Nick Barfoot – Reservations (Wilco cover)


A divisive song, and a divided one. The first 3 or so minutes are a beautiful, elegiac song about Tweedy’s ambivalence about “so many things, but not about you.” The last 4 minutes are quiet noise, beautiful and Eno-esque, causing the album to just fade away (not unlike Talking Heads’ “The Overload,” to beat this comparison into the ground). There are some who argue that the song, and album, should have ended after the first section, while others passionately support the full track. I’m not sure that the noise would have been missed if it had been omitted, but if you listen to the album as a whole, it is somehow right. Nick Barfoot, a software developer and musician from Ottawa, created this beautiful, instrumental cover of the song (just the first part) and released it on the just-passed Valentine’s Day.

Bonus: Dan Lurie – Not For The Season (Wilco cover)

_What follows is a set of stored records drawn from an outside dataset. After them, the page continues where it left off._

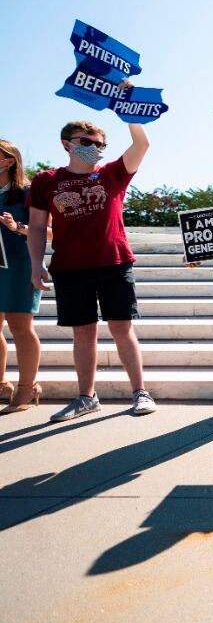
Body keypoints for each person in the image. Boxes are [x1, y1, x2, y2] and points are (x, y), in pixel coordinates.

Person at [28, 118, 156, 420]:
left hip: (114, 261)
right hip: (70, 267)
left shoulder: (113, 173)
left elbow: (142, 145)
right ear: (67, 144)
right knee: (82, 333)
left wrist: (130, 114)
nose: (94, 148)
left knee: (121, 328)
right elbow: (36, 226)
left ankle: (140, 392)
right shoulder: (46, 180)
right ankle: (86, 397)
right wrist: (36, 263)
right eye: (86, 142)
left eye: (99, 144)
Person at [0, 140, 43, 413]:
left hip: (19, 265)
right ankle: (1, 383)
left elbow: (49, 232)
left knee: (20, 327)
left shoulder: (28, 192)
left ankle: (28, 388)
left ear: (8, 161)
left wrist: (18, 227)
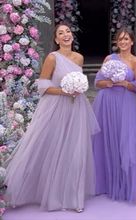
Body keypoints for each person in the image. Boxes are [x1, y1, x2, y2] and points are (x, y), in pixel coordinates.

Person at [4, 24, 99, 212]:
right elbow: (43, 85)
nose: (65, 35)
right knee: (48, 147)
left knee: (74, 150)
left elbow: (79, 81)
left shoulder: (79, 58)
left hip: (76, 108)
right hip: (55, 106)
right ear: (56, 39)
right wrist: (65, 91)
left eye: (68, 32)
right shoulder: (52, 57)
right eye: (61, 33)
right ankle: (25, 191)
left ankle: (74, 198)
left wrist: (78, 89)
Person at [92, 27, 136, 202]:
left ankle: (127, 183)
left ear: (132, 41)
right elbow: (97, 82)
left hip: (126, 104)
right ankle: (108, 183)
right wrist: (108, 82)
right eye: (120, 40)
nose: (123, 42)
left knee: (126, 141)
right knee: (108, 139)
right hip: (106, 102)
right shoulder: (110, 59)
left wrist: (125, 83)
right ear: (117, 42)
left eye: (126, 39)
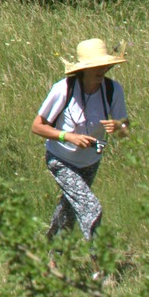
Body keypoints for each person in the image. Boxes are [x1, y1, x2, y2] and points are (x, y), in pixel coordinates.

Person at [31, 38, 130, 244]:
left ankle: (52, 253)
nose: (101, 70)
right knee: (90, 207)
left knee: (69, 210)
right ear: (83, 69)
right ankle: (100, 266)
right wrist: (67, 136)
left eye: (103, 65)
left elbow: (124, 130)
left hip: (91, 161)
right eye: (95, 66)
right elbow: (37, 126)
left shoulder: (113, 90)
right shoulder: (63, 89)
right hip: (61, 159)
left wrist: (119, 128)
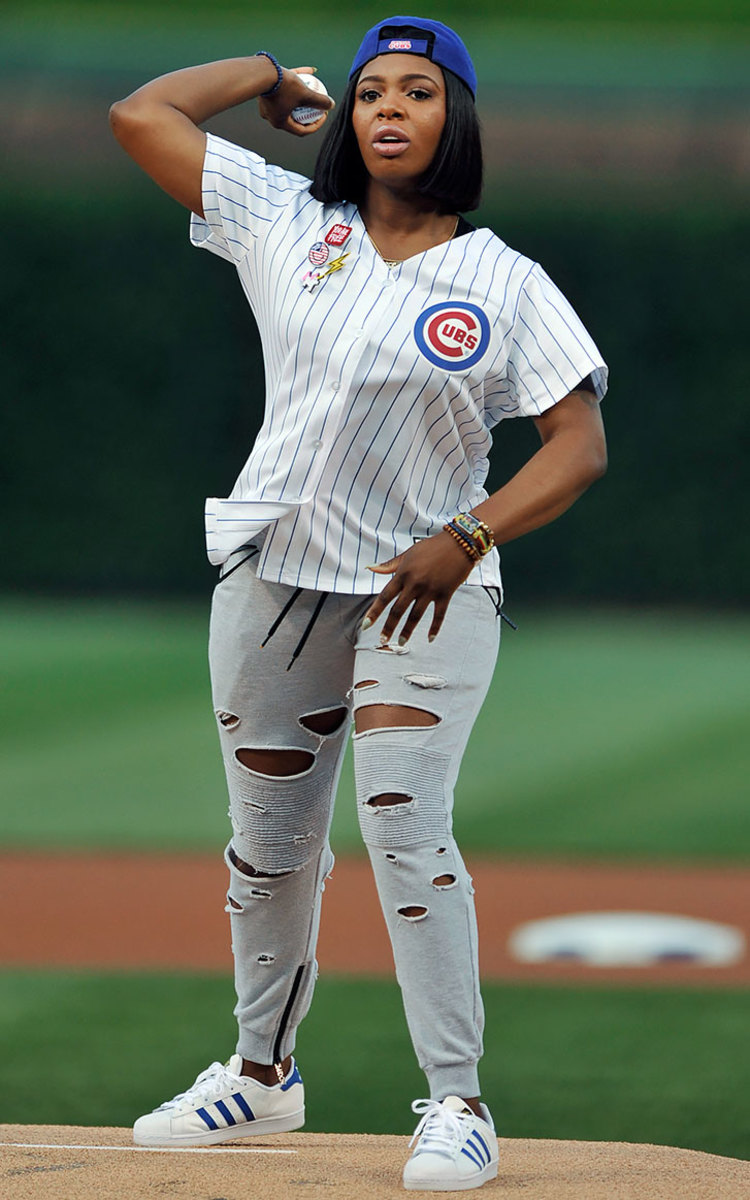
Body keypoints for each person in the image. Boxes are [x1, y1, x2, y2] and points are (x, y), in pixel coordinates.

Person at [110, 15, 607, 1191]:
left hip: (424, 594)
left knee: (402, 826)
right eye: (374, 89)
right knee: (268, 851)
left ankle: (458, 1104)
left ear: (457, 122)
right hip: (276, 580)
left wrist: (470, 532)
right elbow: (142, 116)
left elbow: (577, 446)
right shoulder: (288, 222)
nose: (389, 107)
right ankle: (262, 1075)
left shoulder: (505, 282)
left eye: (420, 92)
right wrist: (269, 78)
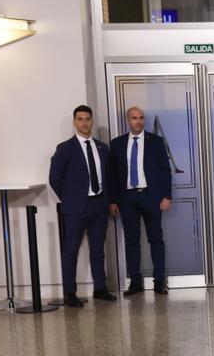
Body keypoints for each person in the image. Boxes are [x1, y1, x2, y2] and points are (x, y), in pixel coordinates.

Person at [49, 105, 118, 308]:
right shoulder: (65, 148)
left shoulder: (101, 148)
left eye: (88, 119)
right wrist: (70, 198)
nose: (84, 123)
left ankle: (100, 288)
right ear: (74, 122)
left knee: (98, 249)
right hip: (75, 207)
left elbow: (109, 177)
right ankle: (70, 293)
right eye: (80, 119)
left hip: (99, 204)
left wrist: (109, 200)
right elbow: (54, 178)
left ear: (92, 122)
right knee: (71, 250)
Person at [109, 106, 173, 296]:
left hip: (151, 196)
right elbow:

Many tracks were demoed for YHF, but not all made it to the final version. Some were released by the band over time, while others are known to exist through releases (official or otherwise) of various demos. “Not For The Season,” exists in two separate demo versions, and also, significantly reworked, as “Laminated Cat” from the Tweedy/O’Rourke/Kotche side project, Loose Fur. Both Wilco and Tweedy, in solo shows, still play this one. You can decide if you prefer the rocking demo version or the more atmospheric Loose Fur version. Dan Lurie, a self-described “indie-folk tunesmith” from Portland, Oregon, kind of splits the difference in this cover.

Bonus: iwaslikeyo – Cars Can’t Escape (Wilco cover)

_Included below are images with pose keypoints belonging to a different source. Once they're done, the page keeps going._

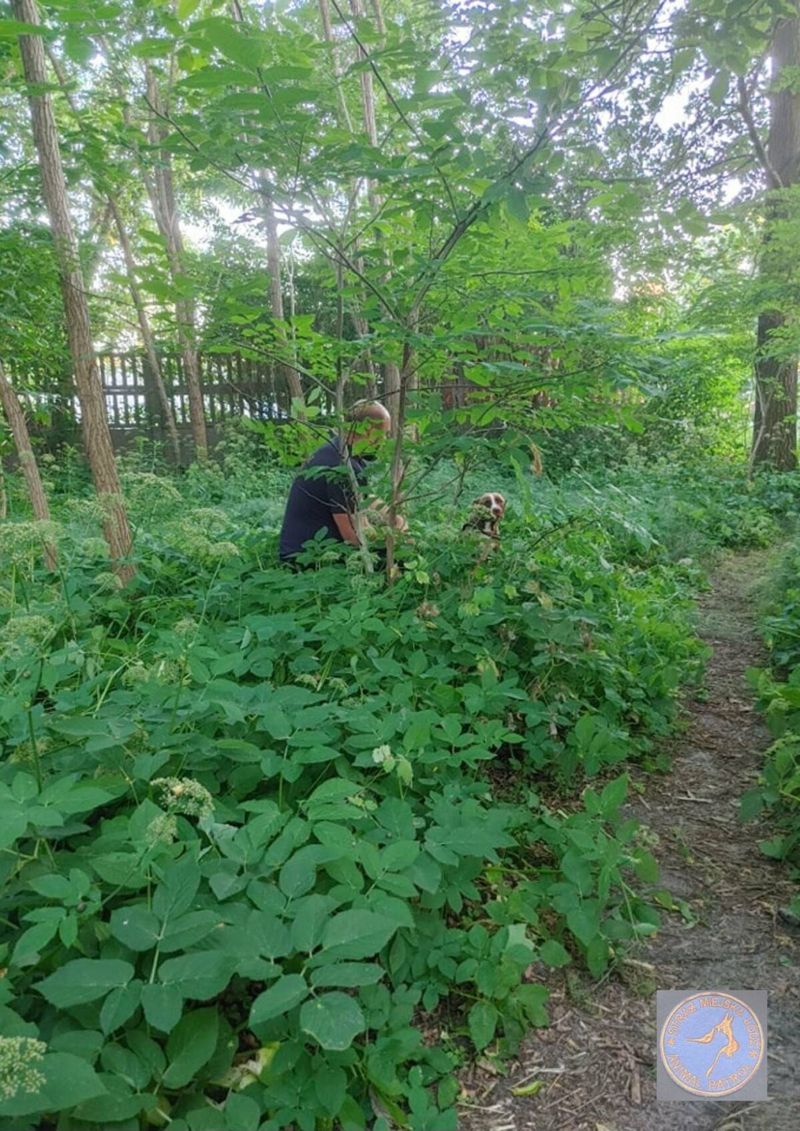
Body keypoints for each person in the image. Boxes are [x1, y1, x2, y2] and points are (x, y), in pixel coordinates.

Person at [278, 401, 392, 568]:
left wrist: (394, 518)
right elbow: (354, 536)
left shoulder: (339, 450)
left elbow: (364, 498)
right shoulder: (343, 468)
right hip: (307, 561)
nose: (385, 440)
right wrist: (392, 541)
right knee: (394, 560)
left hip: (305, 551)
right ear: (368, 430)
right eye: (384, 434)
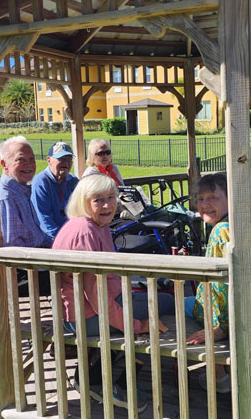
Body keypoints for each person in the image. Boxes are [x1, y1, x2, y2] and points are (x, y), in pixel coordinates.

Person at [52, 174, 174, 411]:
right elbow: (96, 297)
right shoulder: (85, 232)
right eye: (98, 200)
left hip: (89, 310)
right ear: (83, 201)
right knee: (167, 307)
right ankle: (121, 384)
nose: (107, 205)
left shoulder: (95, 225)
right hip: (83, 319)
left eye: (111, 198)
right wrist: (137, 325)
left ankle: (92, 375)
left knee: (162, 302)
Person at [184, 173, 251, 399]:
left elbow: (227, 285)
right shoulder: (241, 223)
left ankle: (218, 377)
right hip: (247, 306)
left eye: (213, 197)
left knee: (174, 308)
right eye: (201, 198)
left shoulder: (221, 231)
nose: (205, 204)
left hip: (223, 312)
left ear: (230, 199)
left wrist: (221, 327)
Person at [0, 136, 52, 295]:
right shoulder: (7, 197)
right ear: (4, 164)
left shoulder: (23, 190)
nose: (29, 165)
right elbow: (13, 252)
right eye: (21, 160)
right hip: (27, 273)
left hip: (40, 262)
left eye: (32, 159)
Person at [31, 141, 79, 241]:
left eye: (69, 159)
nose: (66, 163)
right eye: (61, 159)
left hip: (72, 234)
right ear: (48, 160)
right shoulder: (41, 182)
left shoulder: (73, 181)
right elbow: (44, 220)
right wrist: (64, 240)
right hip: (51, 239)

Originally available as a download from the band’s website, this song, with an almost Beatle-esque sound, would have fit right into YHF (there is some speculation that Tweedy excluded it out of spite towards Bennett, but who knows). In the liner notes to the recently released Alpha Mike Foxtrot, a compilation of rare tracks, Tweedy notes that it is one of the band’s most requested unreleased songs, and that, “in retrospect, it probably should have made the record because it’s a thoroughly captivating recording.”

This cover of “Cars Can’t Escape” was the only song posted by Soundcloud user iwaslikeyo, a.k.a. Jeff Marini, who tells Cover Me, “I’m not a professional musician; I’m simply a photographer from Chicago with a bunch of instruments and a computer in his studio apartment.” His version may not be quite as captivating as the original, but it’s pretty good for a fan who takes some truly captivating pictures.

Bonus: Jay Bennett & Edward Burch – Venus Stop(ped) The Train (Wilco cover)

Bonus: Jay Bennett & Edward Burch – Shakin’ Sugar (a/k/a Alone) (Wilco cover)

These two songs were co-written by Jay Bennett, and they didn’t make the final cut of YHF. After Bennett’s removal from Wilco, he recorded, with long-time collaborator Edward Burch, an album called The Palace at 4 A.M. (Part 1). It also included contributions from former Wilco members Ken Coomer and Max Johnston (Michelle Shocked’s brother), and current Wilco member John Stirratt. The album (coincidentally(?) released the same day as YHF), displays Bennett’s usual production wizardry/overkill, but is hampered by weak vocals. It also includes versions of these two songs (and a version of Summerteeth’s “My Darlin’.”)  You can compare them with the Wilco demo versions here and here. After leaving Wilco, Bennett released a few albums and appeared on and produced records for others, but he never obtained the level of commercial or critical success that his former bandmates achieved. In 2009, after revealing that he needed hip replacement surgery that he could not afford, he sued Tweedy relating to his time in Wilco, but shortly thereafter died of an accidental overdose of fentanyl.

What would have happened to Wilco, and Bennett, had he remained in the band are certainly interesting questions, although it is clear that at this point, Tweedy was intent on making sure that Wilco was his band, so Bennett was likely to be pushed out eventually. It is easy to look at the YHF story as a series of metaphors, for the music business, for interpersonal relationships, for egos and band dynamics, and even, in retrospect, for September 11. But if, like Jim O’Rourke mixing the tracks, you strip away the context, you are left with a brilliant album, filled with great songs.